Jean-Claude Naimro, du groupe Kassav’, Bertrand Dicale, critique musical, Christine Salem, figure du maloya… seront les invités du nouveau numéro d’Outre-mer, et si on bougeait les lignes ? consacré aux principaux défis auxquels les artistes d’Outre-mer sont confrontés.
Du shatta caribéen au debaa des femmes soufies de Mayotte, en passant par le gwoka, le bèlè, le maloya ou le kaneka calédonien, les musiques ultramarines dessinent un paysage sonore d’une richesse exceptionnelle. Chaque territoire y apparaît comme un laboratoire de fusion, où traditions et influences contemporaines — reggae, rap, musiques électroniques — se mêlent en une identité vivante, marquée par l’empreinte d’une histoire complexe.

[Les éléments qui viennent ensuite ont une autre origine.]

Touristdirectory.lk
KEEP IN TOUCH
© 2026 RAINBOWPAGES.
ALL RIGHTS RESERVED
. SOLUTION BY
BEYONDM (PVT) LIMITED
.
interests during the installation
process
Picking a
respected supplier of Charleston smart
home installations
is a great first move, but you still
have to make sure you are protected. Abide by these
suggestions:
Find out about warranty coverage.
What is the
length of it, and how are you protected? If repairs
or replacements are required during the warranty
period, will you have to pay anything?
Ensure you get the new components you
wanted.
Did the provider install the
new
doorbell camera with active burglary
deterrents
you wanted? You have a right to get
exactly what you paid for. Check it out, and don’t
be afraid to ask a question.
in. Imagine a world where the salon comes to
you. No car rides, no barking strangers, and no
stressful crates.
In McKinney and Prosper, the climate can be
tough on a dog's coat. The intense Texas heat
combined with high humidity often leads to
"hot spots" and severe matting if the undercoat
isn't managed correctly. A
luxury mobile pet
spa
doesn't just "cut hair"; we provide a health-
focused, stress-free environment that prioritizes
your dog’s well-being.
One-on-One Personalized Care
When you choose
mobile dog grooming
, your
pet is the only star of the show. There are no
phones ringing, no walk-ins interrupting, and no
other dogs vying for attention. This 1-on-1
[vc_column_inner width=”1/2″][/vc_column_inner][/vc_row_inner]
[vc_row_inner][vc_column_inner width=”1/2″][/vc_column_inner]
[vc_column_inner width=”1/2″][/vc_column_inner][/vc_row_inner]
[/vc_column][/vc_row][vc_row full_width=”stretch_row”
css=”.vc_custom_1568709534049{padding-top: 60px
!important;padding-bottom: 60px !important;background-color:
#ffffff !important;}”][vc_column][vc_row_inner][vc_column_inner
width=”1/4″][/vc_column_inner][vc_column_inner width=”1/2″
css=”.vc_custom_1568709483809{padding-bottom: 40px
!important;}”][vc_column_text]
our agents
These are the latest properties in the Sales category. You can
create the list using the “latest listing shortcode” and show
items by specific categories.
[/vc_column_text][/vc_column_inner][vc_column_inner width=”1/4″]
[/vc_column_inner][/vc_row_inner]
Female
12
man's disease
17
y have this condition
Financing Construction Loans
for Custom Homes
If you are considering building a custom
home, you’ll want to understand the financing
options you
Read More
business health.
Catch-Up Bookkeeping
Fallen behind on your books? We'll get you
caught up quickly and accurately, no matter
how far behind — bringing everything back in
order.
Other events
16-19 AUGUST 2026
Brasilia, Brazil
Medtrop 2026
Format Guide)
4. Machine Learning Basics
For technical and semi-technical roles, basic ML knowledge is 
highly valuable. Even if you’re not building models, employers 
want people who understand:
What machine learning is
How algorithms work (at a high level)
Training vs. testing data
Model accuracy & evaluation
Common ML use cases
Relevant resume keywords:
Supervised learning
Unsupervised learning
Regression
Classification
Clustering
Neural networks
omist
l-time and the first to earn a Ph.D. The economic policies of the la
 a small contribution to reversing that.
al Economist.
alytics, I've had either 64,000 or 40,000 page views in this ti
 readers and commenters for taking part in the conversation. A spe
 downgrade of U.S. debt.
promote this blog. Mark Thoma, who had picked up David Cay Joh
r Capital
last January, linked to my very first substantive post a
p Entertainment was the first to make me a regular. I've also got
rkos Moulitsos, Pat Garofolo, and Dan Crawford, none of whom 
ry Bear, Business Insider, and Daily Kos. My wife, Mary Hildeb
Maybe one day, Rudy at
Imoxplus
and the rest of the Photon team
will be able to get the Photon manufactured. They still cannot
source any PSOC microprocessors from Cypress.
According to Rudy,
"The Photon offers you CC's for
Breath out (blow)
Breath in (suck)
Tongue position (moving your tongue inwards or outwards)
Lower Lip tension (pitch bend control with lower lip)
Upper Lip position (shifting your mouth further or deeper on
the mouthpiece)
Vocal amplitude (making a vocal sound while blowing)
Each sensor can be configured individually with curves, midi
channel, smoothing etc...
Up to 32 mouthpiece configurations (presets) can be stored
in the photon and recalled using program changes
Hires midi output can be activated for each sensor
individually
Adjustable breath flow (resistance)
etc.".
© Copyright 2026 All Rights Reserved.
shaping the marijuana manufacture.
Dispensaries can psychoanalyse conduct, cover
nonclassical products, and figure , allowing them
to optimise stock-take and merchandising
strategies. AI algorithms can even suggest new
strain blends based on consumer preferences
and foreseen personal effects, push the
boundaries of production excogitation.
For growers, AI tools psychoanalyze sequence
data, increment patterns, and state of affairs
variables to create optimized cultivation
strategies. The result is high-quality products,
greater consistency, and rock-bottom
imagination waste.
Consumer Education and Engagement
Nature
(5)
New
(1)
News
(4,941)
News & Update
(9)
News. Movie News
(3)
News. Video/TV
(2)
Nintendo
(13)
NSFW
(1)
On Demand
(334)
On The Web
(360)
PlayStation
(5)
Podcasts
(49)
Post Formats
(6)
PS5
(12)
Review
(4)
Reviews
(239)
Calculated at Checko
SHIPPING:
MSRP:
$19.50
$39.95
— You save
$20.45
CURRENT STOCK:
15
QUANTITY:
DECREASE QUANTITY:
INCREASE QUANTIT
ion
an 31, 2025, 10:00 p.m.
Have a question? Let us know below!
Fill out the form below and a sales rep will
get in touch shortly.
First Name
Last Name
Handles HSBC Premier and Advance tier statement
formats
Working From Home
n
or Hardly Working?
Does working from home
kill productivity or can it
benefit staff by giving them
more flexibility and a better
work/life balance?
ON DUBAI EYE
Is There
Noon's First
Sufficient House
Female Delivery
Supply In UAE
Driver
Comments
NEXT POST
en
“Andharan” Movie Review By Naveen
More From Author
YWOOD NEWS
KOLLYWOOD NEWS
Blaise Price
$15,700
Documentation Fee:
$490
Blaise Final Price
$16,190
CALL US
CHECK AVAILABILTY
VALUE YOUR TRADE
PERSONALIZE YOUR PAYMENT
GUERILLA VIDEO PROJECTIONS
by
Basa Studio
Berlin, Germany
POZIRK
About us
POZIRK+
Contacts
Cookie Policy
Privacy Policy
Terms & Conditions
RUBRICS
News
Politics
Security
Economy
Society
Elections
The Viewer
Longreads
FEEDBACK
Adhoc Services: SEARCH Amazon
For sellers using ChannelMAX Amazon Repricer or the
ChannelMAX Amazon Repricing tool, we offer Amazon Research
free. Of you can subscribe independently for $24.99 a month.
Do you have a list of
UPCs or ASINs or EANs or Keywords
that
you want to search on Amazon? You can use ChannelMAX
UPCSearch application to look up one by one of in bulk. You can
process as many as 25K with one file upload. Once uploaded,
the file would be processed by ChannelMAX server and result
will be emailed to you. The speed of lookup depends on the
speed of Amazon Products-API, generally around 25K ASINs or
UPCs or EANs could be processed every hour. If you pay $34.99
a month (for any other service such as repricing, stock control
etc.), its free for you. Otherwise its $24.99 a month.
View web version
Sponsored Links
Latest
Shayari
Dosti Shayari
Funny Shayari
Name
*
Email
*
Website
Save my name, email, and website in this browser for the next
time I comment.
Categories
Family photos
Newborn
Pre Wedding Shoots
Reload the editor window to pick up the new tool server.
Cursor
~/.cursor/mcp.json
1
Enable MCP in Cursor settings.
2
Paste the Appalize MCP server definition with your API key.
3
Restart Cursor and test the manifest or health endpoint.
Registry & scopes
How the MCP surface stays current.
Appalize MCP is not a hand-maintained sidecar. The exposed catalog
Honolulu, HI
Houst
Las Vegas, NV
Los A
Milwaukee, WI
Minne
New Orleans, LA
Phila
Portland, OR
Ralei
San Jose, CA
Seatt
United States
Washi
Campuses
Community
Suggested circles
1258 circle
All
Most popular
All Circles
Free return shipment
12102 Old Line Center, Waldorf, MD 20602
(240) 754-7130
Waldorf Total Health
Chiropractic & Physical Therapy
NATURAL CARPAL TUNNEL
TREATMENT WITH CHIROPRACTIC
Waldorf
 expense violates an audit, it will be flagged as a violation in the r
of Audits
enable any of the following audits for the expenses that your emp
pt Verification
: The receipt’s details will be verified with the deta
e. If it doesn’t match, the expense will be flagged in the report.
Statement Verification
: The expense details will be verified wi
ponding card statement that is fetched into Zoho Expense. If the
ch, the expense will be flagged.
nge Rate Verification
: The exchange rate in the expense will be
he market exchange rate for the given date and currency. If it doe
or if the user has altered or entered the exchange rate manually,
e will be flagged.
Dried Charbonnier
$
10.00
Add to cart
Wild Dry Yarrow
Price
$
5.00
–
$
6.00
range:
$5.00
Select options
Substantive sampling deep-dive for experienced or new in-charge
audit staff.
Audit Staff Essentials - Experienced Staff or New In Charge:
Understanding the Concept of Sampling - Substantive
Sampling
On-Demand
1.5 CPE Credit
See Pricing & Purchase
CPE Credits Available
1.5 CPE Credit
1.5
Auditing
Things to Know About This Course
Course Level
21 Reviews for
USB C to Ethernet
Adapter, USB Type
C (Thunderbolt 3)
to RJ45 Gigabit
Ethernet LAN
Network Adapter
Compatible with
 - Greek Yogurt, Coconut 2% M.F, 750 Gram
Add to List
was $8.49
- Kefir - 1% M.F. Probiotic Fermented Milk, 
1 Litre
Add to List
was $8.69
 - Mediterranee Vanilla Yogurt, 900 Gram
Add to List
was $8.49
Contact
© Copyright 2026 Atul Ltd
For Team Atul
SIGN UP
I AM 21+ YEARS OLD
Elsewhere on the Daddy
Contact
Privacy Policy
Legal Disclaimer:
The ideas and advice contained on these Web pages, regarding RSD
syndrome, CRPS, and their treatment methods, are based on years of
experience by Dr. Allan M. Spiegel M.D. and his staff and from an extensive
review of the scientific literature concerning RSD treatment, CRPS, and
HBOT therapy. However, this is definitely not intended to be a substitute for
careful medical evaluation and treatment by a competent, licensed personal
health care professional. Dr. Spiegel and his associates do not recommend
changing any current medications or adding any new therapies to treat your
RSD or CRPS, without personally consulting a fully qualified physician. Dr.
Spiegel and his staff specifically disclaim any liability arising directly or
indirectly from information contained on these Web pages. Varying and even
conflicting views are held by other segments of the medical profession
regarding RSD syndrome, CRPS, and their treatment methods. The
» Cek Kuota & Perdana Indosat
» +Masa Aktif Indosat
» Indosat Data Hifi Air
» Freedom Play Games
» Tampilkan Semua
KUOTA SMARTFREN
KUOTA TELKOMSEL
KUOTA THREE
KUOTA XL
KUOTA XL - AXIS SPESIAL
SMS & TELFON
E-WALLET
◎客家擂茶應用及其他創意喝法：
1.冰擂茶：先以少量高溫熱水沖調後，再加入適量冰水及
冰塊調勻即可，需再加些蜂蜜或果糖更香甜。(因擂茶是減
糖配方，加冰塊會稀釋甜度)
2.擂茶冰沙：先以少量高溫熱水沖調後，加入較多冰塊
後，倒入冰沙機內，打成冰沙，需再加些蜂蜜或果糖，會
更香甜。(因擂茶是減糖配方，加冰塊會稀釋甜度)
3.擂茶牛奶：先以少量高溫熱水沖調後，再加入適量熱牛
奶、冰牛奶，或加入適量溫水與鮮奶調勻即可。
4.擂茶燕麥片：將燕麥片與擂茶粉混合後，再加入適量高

Des programmateurs restent peu curieux des scènes ultramarines
Pourtant, derrière cette vitalité, les fragilités sont profondes. Si la musique est la pratique culturelle la plus partagée en Outre-mer, elle évolue dans un écosystème quasi inexistant. Absence de conservatoires, de filières professionnelles structurées, de bureaux de production, de salles de répétition.
Les artistes manquent d’espaces pour travailler, de compétences locales pour les accompagner et de relais dans l’Hexagone, où les programmateurs restent peu curieux des scènes ultramarines. Un paradoxe saisissant, illustré par l’ouverture en 2025 du conservatoire de Martinique, alors que le projet germe depuis les années 1980.
Même constat quand il s’agit pour un artiste de trouver une maison de disques. Très peu de labels sont implantés dans les territoires, et en dehors des périodes de festivals, ces derniers ne se déplacent que très rarement pour aller chercher de nouveaux talents.